Work required:
Give back every line of the data, word for word.
:: Dataset excerpts ::
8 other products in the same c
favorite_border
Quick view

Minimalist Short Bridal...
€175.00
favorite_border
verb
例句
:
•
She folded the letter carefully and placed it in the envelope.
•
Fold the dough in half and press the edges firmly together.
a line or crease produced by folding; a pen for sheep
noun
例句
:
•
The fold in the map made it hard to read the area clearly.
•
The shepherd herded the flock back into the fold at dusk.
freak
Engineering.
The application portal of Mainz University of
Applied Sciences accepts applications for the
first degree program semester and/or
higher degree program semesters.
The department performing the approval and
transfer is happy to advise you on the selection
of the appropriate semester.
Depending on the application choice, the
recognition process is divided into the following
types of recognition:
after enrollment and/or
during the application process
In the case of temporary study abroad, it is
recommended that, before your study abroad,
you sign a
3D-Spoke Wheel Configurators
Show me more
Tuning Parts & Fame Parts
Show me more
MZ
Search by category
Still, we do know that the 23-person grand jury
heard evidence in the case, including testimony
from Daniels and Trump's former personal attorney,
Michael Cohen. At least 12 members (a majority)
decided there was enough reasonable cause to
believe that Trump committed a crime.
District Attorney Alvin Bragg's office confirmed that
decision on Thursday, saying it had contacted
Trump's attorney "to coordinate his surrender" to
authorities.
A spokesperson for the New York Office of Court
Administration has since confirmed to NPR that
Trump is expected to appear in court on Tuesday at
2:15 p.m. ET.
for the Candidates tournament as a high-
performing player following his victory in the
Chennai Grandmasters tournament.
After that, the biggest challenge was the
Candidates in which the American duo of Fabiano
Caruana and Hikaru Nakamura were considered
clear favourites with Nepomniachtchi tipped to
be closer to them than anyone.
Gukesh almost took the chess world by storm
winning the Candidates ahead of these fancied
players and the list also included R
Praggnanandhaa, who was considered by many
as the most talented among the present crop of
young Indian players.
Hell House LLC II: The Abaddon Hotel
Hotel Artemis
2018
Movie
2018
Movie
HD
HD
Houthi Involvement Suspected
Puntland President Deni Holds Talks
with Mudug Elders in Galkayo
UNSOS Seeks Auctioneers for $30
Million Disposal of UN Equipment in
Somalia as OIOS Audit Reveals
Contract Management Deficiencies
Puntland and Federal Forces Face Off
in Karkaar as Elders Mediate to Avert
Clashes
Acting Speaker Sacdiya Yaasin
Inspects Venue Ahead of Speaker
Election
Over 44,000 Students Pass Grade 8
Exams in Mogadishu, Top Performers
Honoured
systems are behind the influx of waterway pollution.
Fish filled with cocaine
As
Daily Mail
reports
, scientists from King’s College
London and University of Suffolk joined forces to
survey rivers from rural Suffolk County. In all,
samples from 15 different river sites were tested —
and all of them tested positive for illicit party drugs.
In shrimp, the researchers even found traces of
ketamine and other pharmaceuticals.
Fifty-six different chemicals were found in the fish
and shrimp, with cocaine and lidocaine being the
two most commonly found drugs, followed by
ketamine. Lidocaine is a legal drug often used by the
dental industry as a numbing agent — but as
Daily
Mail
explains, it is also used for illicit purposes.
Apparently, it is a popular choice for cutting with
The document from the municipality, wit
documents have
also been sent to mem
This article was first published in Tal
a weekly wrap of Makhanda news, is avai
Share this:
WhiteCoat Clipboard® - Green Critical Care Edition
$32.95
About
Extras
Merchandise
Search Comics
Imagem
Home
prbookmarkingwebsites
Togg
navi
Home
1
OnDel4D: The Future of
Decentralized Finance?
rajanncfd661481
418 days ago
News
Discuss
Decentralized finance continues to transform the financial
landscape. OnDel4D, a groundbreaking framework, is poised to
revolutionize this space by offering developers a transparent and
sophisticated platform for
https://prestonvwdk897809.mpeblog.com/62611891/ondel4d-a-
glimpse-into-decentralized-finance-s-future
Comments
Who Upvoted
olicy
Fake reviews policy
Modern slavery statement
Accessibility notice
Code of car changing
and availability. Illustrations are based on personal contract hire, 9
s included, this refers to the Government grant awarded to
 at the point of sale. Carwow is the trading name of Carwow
:::
Answer to this task:
8 other products in the same c
favorite_border
Quick view

Minimalist Short Bridal...
€175.00
favorite_border
verb
例句
:
•
She folded the letter carefully and placed it in the envelope.
•
Fold the dough in half and press the edges firmly together.
a line or crease produced by folding; a pen for sheep
noun
例句
:
•
The fold in the map made it hard to read the area clearly.
•
The shepherd herded the flock back into the fold at dusk.
freak
Engineering.
The application portal of Mainz University of
Applied Sciences accepts applications for the
first degree program semester and/or
higher degree program semesters.
The department performing the approval and
transfer is happy to advise you on the selection
of the appropriate semester.
Depending on the application choice, the
recognition process is divided into the following
types of recognition:
after enrollment and/or
during the application process
In the case of temporary study abroad, it is
recommended that, before your study abroad,
you sign a
3D-Spoke Wheel Configurators
Show me more
Tuning Parts & Fame Parts
Show me more
MZ
Search by category
Still, we do know that the 23-person grand jury
heard evidence in the case, including testimony
from Daniels and Trump's former personal attorney,
Michael Cohen. At least 12 members (a majority)
decided there was enough reasonable cause to
believe that Trump committed a crime.
District Attorney Alvin Bragg's office confirmed that
decision on Thursday, saying it had contacted
Trump's attorney "to coordinate his surrender" to
authorities.
A spokesperson for the New York Office of Court
Administration has since confirmed to NPR that
Trump is expected to appear in court on Tuesday at
2:15 p.m. ET.
for the Candidates tournament as a high-
performing player following his victory in the
Chennai Grandmasters tournament.
After that, the biggest challenge was the
Candidates in which the American duo of Fabiano
Caruana and Hikaru Nakamura were considered
clear favourites with Nepomniachtchi tipped to
be closer to them than anyone.
Gukesh almost took the chess world by storm
winning the Candidates ahead of these fancied
players and the list also included R
Praggnanandhaa, who was considered by many
as the most talented among the present crop of
young Indian players.
Hell House LLC II: The Abaddon Hotel
Hotel Artemis
2018
Movie
2018
Movie
HD
HD
Houthi Involvement Suspected
Puntland President Deni Holds Talks
with Mudug Elders in Galkayo
UNSOS Seeks Auctioneers for $30
Million Disposal of UN Equipment in
Somalia as OIOS Audit Reveals
Contract Management Deficiencies
Puntland and Federal Forces Face Off
in Karkaar as Elders Mediate to Avert
Clashes
Acting Speaker Sacdiya Yaasin
Inspects Venue Ahead of Speaker
Election
Over 44,000 Students Pass Grade 8
Exams in Mogadishu, Top Performers
Honoured
systems are behind the influx of waterway pollution.
Fish filled with cocaine
As
Daily Mail
reports
, scientists from King’s College
London and University of Suffolk joined forces to
survey rivers from rural Suffolk County. In all,
samples from 15 different river sites were tested —
and all of them tested positive for illicit party drugs.
In shrimp, the researchers even found traces of
ketamine and other pharmaceuticals.
Fifty-six different chemicals were found in the fish
and shrimp, with cocaine and lidocaine being the
two most commonly found drugs, followed by
ketamine. Lidocaine is a legal drug often used by the
dental industry as a numbing agent — but as
Daily
Mail
explains, it is also used for illicit purposes.
Apparently, it is a popular choice for cutting with
The document from the municipality, wit
documents have
also been sent to mem
This article was first published in Tal
a weekly wrap of Makhanda news, is avai
Share this:
WhiteCoat Clipboard® - Green Critical Care Edition
$32.95
About
Extras
Merchandise
Search Comics
Imagem
Home
prbookmarkingwebsites
Togg
navi
Home
1
OnDel4D: The Future of
Decentralized Finance?
rajanncfd661481
418 days ago
News
Discuss
Decentralized finance continues to transform the financial
landscape. OnDel4D, a groundbreaking framework, is poised to
revolutionize this space by offering developers a transparent and
sophisticated platform for
https://prestonvwdk897809.mpeblog.com/62611891/ondel4d-a-
glimpse-into-decentralized-finance-s-future
Comments
Who Upvoted
olicy
Fake reviews policy
Modern slavery statement
Accessibility notice
Code of car changing
and availability. Illustrations are based on personal contract hire, 9
s included, this refers to the Government grant awarded to
 at the point of sale. Carwow is the trading name of Carwow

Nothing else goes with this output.